Your argument is that, because we can't measure the atmosphere to the degree necessary to associate changes with the quantum realm, we therefore can rule it out as a cause. Science doesn't work that way. Remember that I didn't say it was so, I said it was a matter of active discussion among professionals, as it certainly is.
> At scales much smaller than this, such as in QM, the flow is locally uniform everywhere.
What an argument. It says that, even though at larger length scales, there is turbulence that prevents closed-form solutions (and in this connection everyone is waiting for a solution to the Navier-Stokes equations, which may ultimately be a pipe dream), but as the length scale decreases, things smooth out and become uniform (I would have added "predictable" but you had the good sense not to make that claim). This contradicts everything we know about nature in modern times, and contradicts the single most important property of QM.
> Can you show me a strong scaling plot for any PDE solver that shows good scaling significantly beyond 10k DOFs per processor?

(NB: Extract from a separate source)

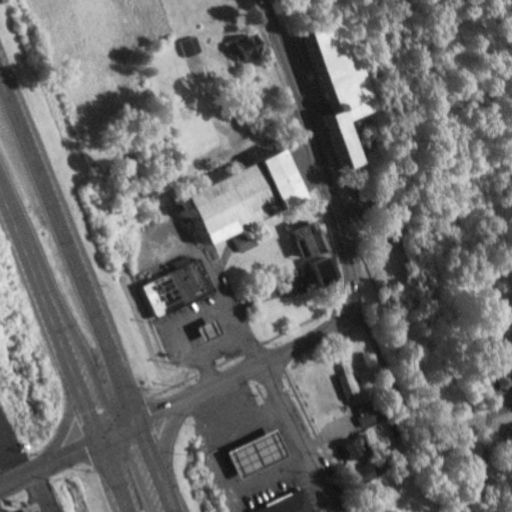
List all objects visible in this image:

Would you like to make the argument that, as time passes and as processors become less expensive, faster and more numerous, any such argument isn't undermined by changing circumstances?
Makes the unsurprising argument that, as time passes and as processor costs fall, matrices are broken into more and more, smaller, parallel subsets in the name of rapid throughput (with appropriate graphics to demonstrate the point). The end result of that process should be obvious, and at the present time, 10,000 serial computations per processor is absurd -- this is not a realistic exploitation of a modern supercomputer. In reality, more processors would each be assigned fewer cells, because that produces a faster result. This is not a difficult concept to grasp.

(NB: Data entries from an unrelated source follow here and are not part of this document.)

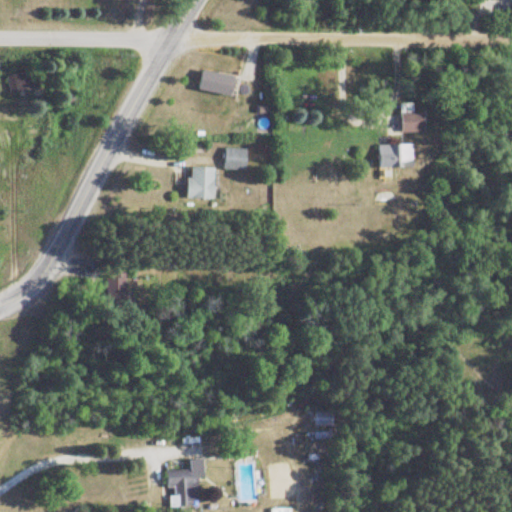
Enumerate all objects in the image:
road: (337, 35)
road: (81, 38)
building: (213, 83)
building: (407, 121)
road: (100, 156)
building: (230, 160)
building: (195, 183)
building: (316, 420)
road: (75, 453)
building: (181, 485)
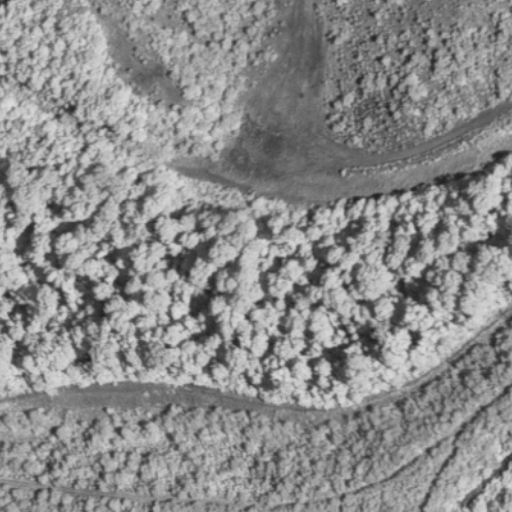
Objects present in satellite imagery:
quarry: (256, 256)
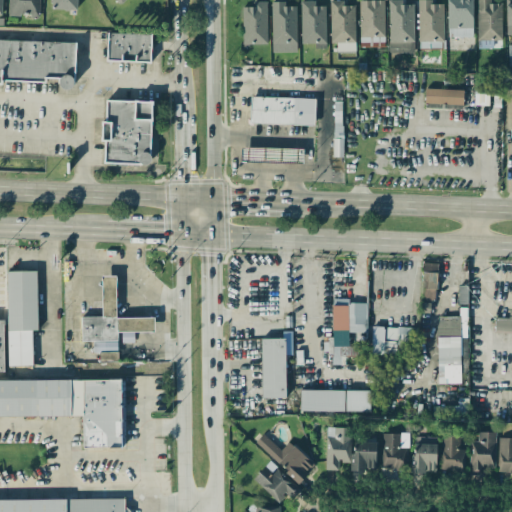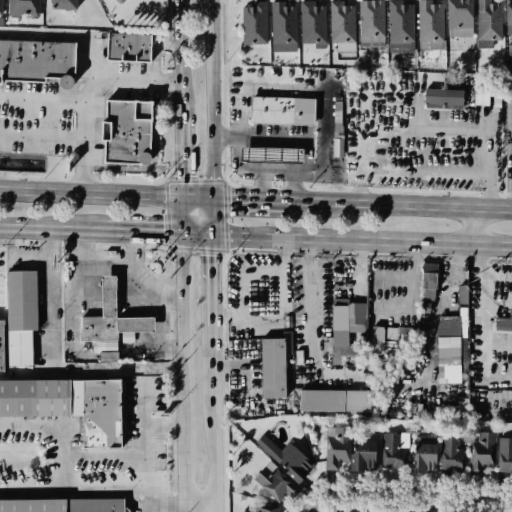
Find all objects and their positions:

> You tried to say that 10,000 cells per processor is required for reasonable throughput. This is already false, and it will become more false in the future.
Can you show me a strong scaling plot for any PDE solver that shows good scaling significantly beyond 10k DOFs per processor?
> the effect of QM on weather systems may prevent accurate forecasts past a certain time duration.
No, and there are two reasons why, one practical and one fundamental. Practical first: The key here is that "exponential sensitivity to initial conditions" means you have to have precise measurements of the weather at close to the scale where QM is significant before QM can have an effect. To even think about approaching a description of that precision would require measurements of wind, temperature etc. at a grid resolution of much less than 1 mm. Leaving the huge practical problems with a measurement like that aside, if you were to measure with an (insufficient) 1 mm grid just air velocity and temperature for the Continental US, the data storage required would be 1 000 000 000 000 000 Terabytes of data for a single point in time. This is 1 000 000 000 times the total storage capacity of the largest supercomputer in the world. For a single second, and what you want is a time series spanning many days. And you're not even beginning to approach the regime where QM becomes important, that would require a storage capacity 10^18 times larger than this already absurd storage capacity. We're talking about 10^30 Terabytes of data at each instant in time!
The other and more fundamental objection to your assertion is the vast discrepancy between the Kolmogorov length scale, i.e. the smallest scale of variations in the flow, and the scale of QM. The Kolmogorov length scale for atmospheric motion lies in the range 0.1 to 10 mm. At scales much smaller than this, such as in QM, the flow is locally uniform everywhere.